** Provided data follows **
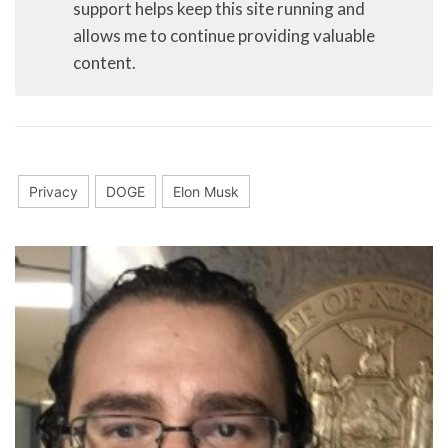
support helps keep this site running and
allows me to continue providing valuable
content.
Privacy
DOGE
Elon Musk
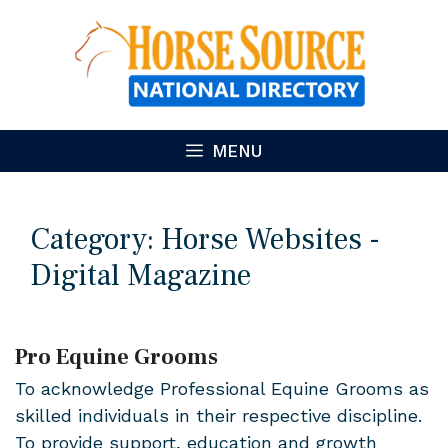
Skip
to
content
MENU
Category:
Horse Websites -
Digital Magazine
Pro Equine Grooms
To acknowledge Professional Equine Grooms as
skilled individuals in their respective discipline.
To provide support, education and growth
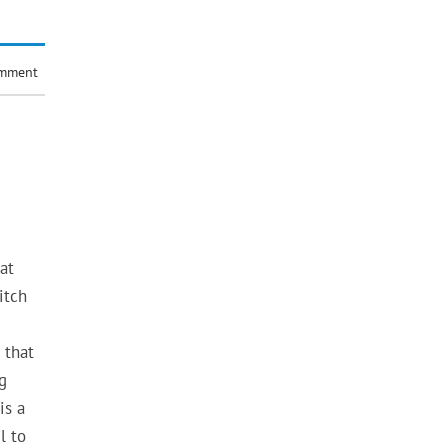
omment
at
itch
 that
g
is a
l to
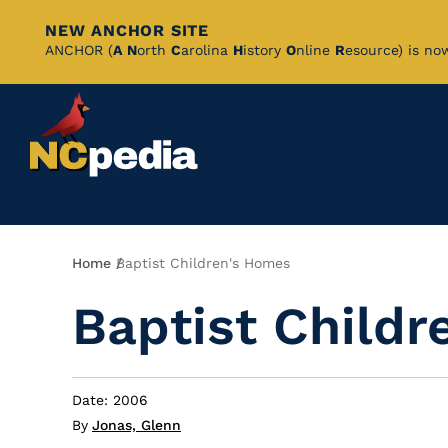
NEW ANCHOR SITE
Skip
ANCHOR (
A
N
orth
C
arolina
H
istory
O
nline
R
esource) is no
to
Main
Content
Breadcrumb
Home
Baptist Children's Homes
Baptist Child
Date: 2006
By
Jonas, Glenn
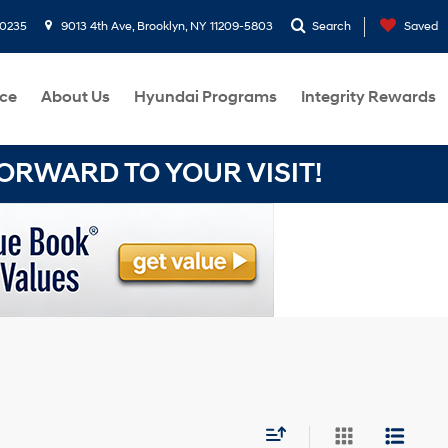
-0235
9013 4th Ave, Brooklyn, NY 11209-5803
Search
Saved
ce
About Us
Hyundai Programs
Integrity Rewards
RWARD TO YOUR VISIT!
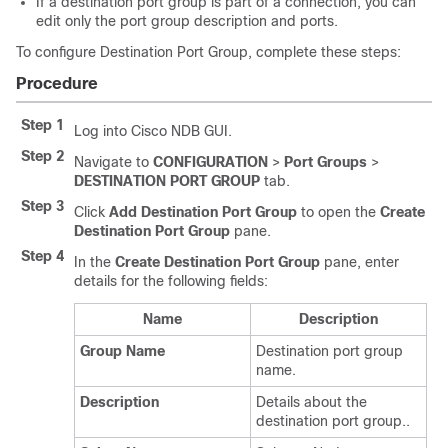
If a destination port group is part of a connection, you can
edit only the port group description and ports.
To configure Destination Port Group, complete these steps:
Procedure
Step 1
Log into Cisco NDB GUI.
Step 2
Navigate to
CONFIGURATION
>
Port Groups
>
DESTINATION PORT GROUP
tab.
Step 3
Click
Add Destination Port Group
to open the
Create
Destination Port Group
pane.
Step 4
In the
Create Destination Port Group
pane, enter
details for the following fields:
Name
Description
Group Name
Destination port group
name.
Description
Details about the
destination port group..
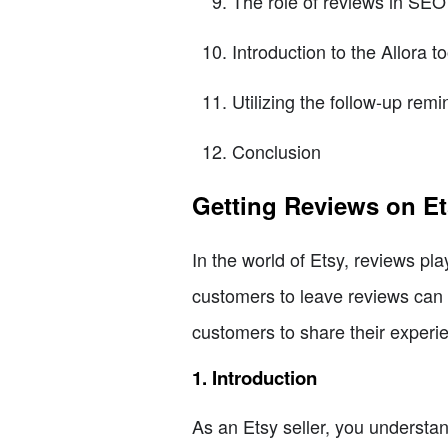
The role of reviews in SEO
Introduction to the Allora to
Utilizing the follow-up remi
Conclusion
Getting Reviews on Et
In the world of Etsy, reviews play
customers to leave reviews can b
customers to share their experi
1. Introduction
As an Etsy seller, you understan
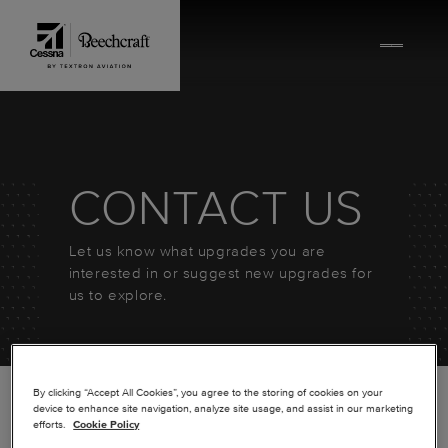
Skip to content
CONTACT US
Let us know what upgrades you are
interested in or suggest new upgrades for
us to explore.
By clicking “Accept All Cookies”, you agree to the storing of cookies on your
device to enhance site navigation, analyze site usage, and assist in our marketing
efforts.
Cookie Policy
*
FIRST NAME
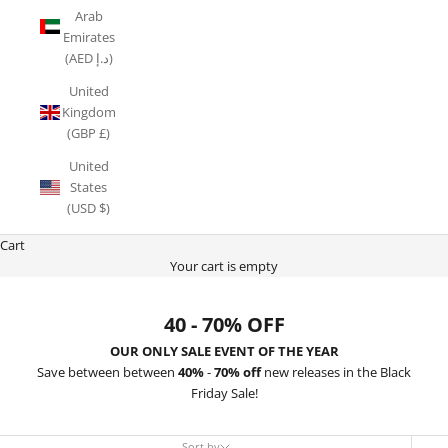
Arab
Emirates
(AED د.إ)
United
Kingdom
(GBP £)
United
States
(USD $)
Cart
Your cart is empty
40 - 70% OFF
OUR ONLY SALE EVENT OF THE YEAR
Save between between
40%
-
70% off
new releases in the Black
Friday Sale!
Sort by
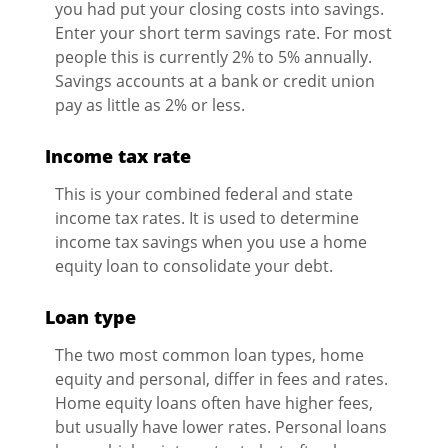
you had put your closing costs into savings.
Enter your short term savings rate. For most
people this is currently 2% to 5% annually.
Savings accounts at a bank or credit union
pay as little as 2% or less.
Income tax rate
This is your combined federal and state
income tax rates. It is used to determine
income tax savings when you use a home
equity loan to consolidate your debt.
Loan type
The two most common loan types, home
equity and personal, differ in fees and rates.
Home equity loans often have higher fees,
but usually have lower rates. Personal loans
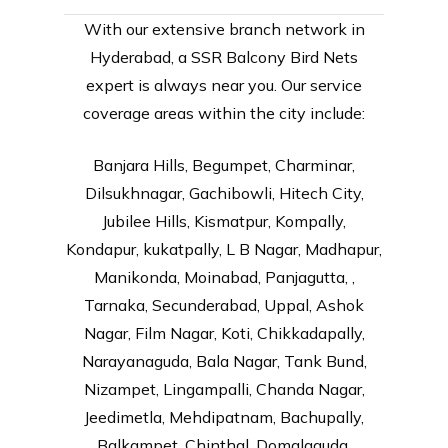
With our extensive branch network in
Hyderabad, a SSR Balcony Bird Nets
expert is always near you. Our service
coverage areas within the city include:
Banjara Hills, Begumpet, Charminar,
Dilsukhnagar, Gachibowli, Hitech City,
Jubilee Hills, Kismatpur, Kompally,
Kondapur, kukatpally, L B Nagar, Madhapur,
Manikonda, Moinabad, Panjagutta, ,
Tarnaka, Secunderabad, Uppal, Ashok
Nagar, Film Nagar, Koti, Chikkadapally,
Narayanaguda, Bala Nagar, Tank Bund,
Nizampet, Lingampalli, Chanda Nagar,
Jeedimetla, Mehdipatnam, Bachupally,
Balkampet, Chinthal, Domalaguda,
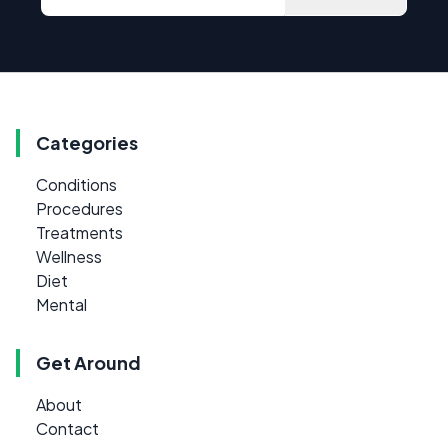
Categories
Conditions
Procedures
Treatments
Wellness
Diet
Mental
Get Around
About
Contact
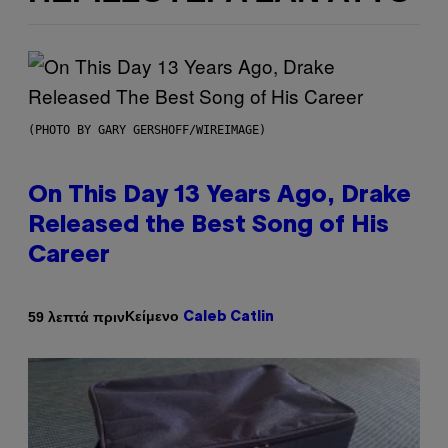
(PHOTO BY GARY GERSHOFF/WIREIMAGE)
On This Day 13 Years Ago, Drake
Released the Best Song of His
Career
Κείμενο
59 λεπτά πριν
Caleb Catlin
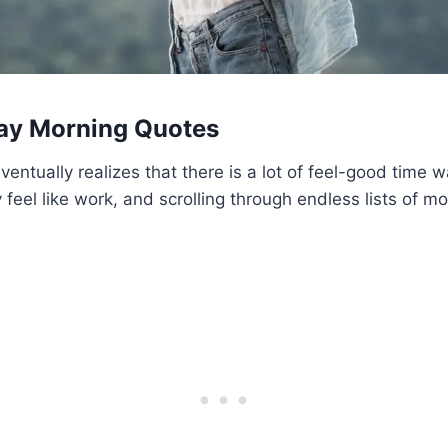
ay Morning Quotes
entually realizes that there is a lot of feel-good time w
feel like work, and scrolling through endless lists of mo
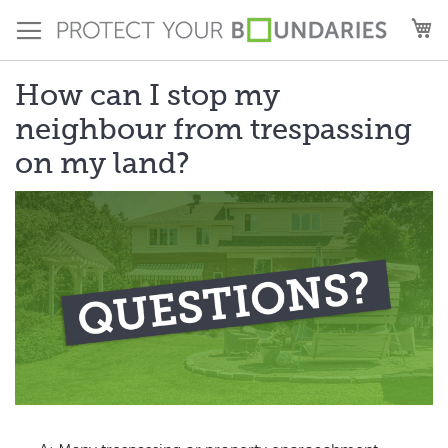
Skip
M
to
Content
How can I stop my
neighbour from trespassing
on my land?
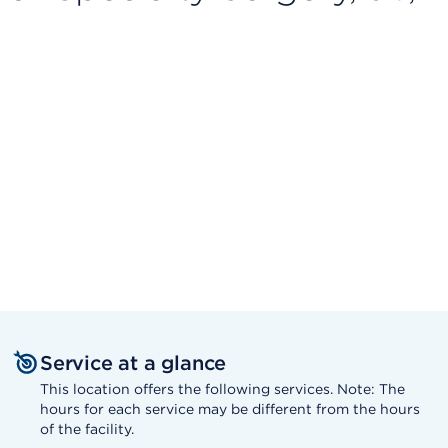
Service at a glance
This location offers the following services. Note: The
hours for each service may be different from the hours
of the facility.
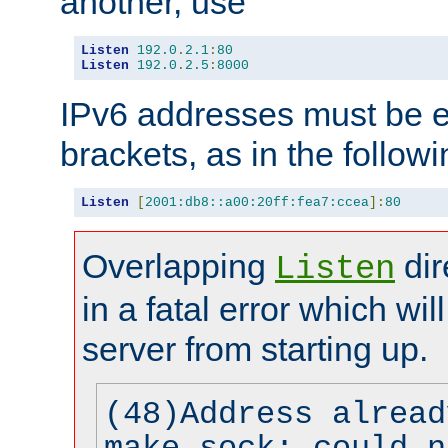
another, use
Listen
192.0
.
2.1
:
80
Listen
192.0
.
2.5
:
8000
IPv6 addresses must be e
brackets, as in the follow
Listen
[
2001:db8::a00:20ff:fea7:ccea
]:
80
Overlapping
dir
Listen
in a fatal error which wil
server from starting up.
(48)Address alread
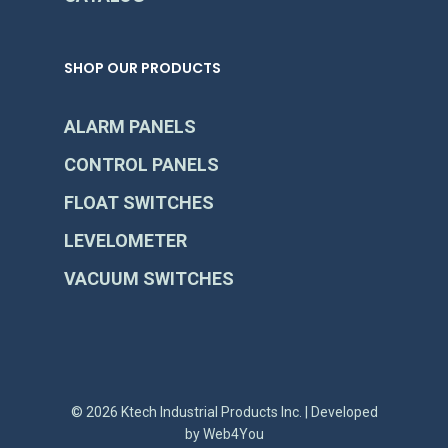
SHOP OUR PRODUCTS
ALARM PANELS
CONTROL PANELS
FLOAT SWITCHES
LEVELOMETER
VACUUM SWITCHES
© 2026 Ktech Industrial Products Inc. | Developed
by
Web4You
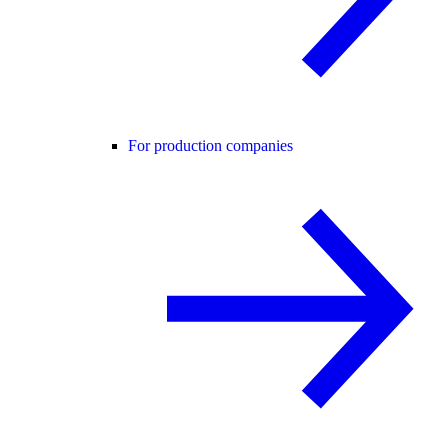
For production companies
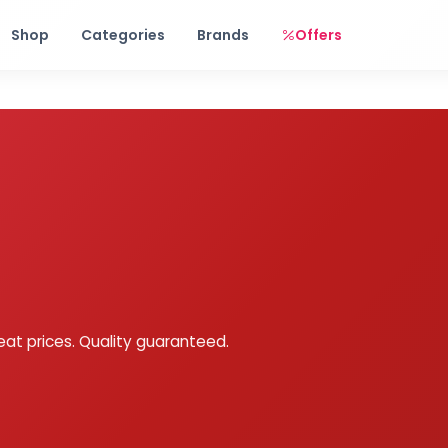
Free shipping on orders over Rs. 999! Use code: FREESHIP
Shop
Categories
Brands
Offers
eat prices. Quality guaranteed.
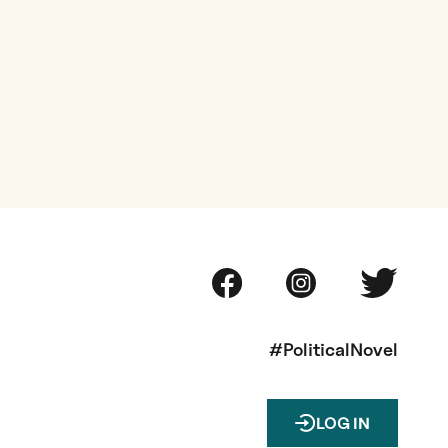
#PoliticalNovel
LOG IN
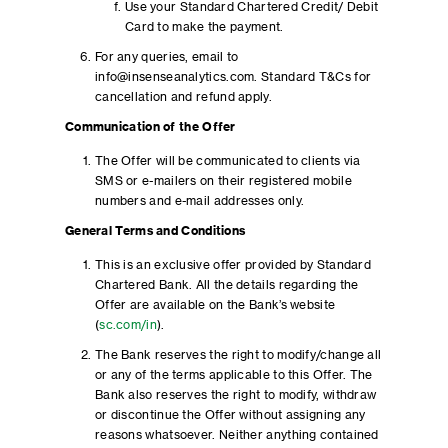
Use your Standard Chartered Credit/ Debit
Card to make the payment.
For any queries, email to
info@insenseanalytics.com. Standard T&Cs for
cancellation and refund apply.
Communication of the Offer
The Offer will be communicated to clients via
SMS or e-mailers on their registered mobile
numbers and e-mail addresses only.
General Terms and Conditions
This is an exclusive offer provided by Standard
Chartered Bank. All the details regarding the
Offer are available on the Bank’s website
(
sc.com/in
).
The Bank reserves the right to modify/change all
or any of the terms applicable to this Offer. The
Bank also reserves the right to modify, withdraw
or discontinue the Offer without assigning any
reasons whatsoever. Neither anything contained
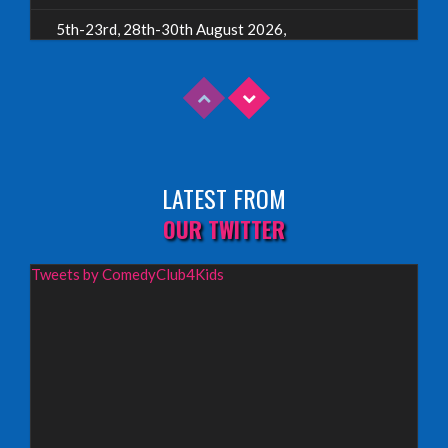
5th-23rd, 28th-30th August 2026,
Assembly Piccolo, Edinburgh
INFO
Sunday 9th August 2026,
Fringe By The Sea, North Berwick
LATEST FROM
INFO
OUR TWITTER
Wednesday 19th August 2026,
Tweets by ComedyClub4Kids
Redbridge Drama Centre, South Woodford
INFO
Sunday 13th September 2026,
Paisley Arts Centre
INFO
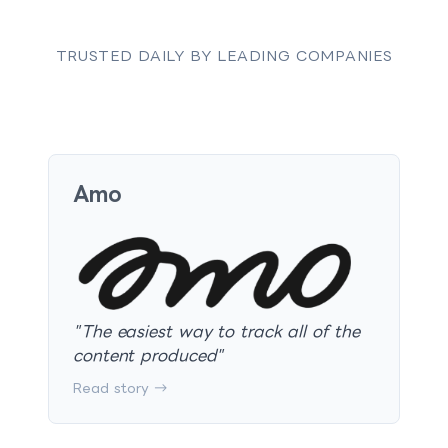
TRUSTED DAILY BY LEADING COMPANIES
Amo
"
The easiest way to track all of the
content produced
"
Read story →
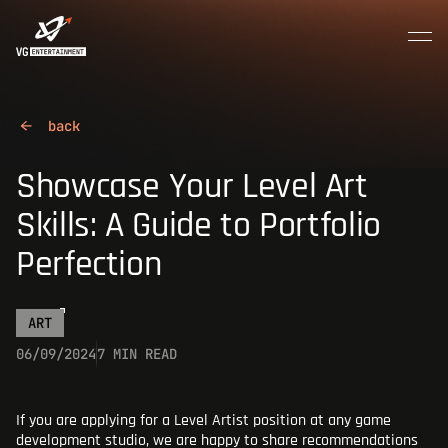
MENU
CLOSE
Join the crew
HOME
Showcase Your Level Art
Skills: A Guide to Portfolio
ABOUT US
Perfection
CAREER
ART
06/09/2024
7 MIN READ
CONTACTS
If you are applying for a Level Artist position at any game
development studio, we are happy to share recommendations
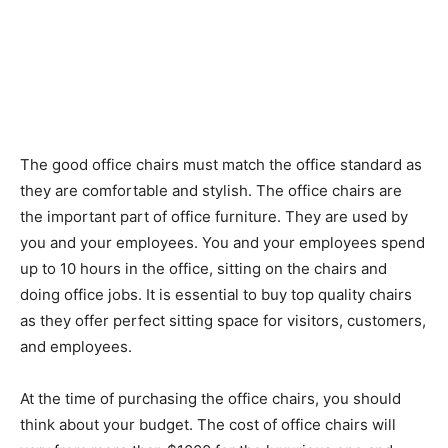
The good office chairs must match the office standard as
they are comfortable and stylish. The office chairs are
the important part of office furniture. They are used by
you and your employees. You and your employees spend
up to 10 hours in the office, sitting on the chairs and
doing office jobs. It is essential to buy top quality chairs
as they offer perfect sitting space for visitors, customers,
and employees.
At the time of purchasing the office chairs, you should
think about your budget. The cost of office chairs will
** End of Provided data **
• [What needs to be done]:
Look above for the line holding "content produced" and output everything from it down to the line holding "At the time", both ends included, exactly and without images.

• [Solution to this exercise]:
content produced
"
Read story →
MENU
CLOSE
Join the crew
HOME
Showcase Your Level Art
Skills: A Guide to Portfolio
ABOUT US
Perfection
CAREER
ART
06/09/2024
7 MIN READ
CONTACTS
If you are applying for a Level Artist position at any game
development studio, we are happy to share recommendations
The good office chairs must match the office standard as
they are comfortable and stylish. The office chairs are
the important part of office furniture. They are used by
you and your employees. You and your employees spend
up to 10 hours in the office, sitting on the chairs and
doing office jobs. It is essential to buy top quality chairs
as they offer perfect sitting space for visitors, customers,
and employees.
At the time of purchasing the office chairs, you should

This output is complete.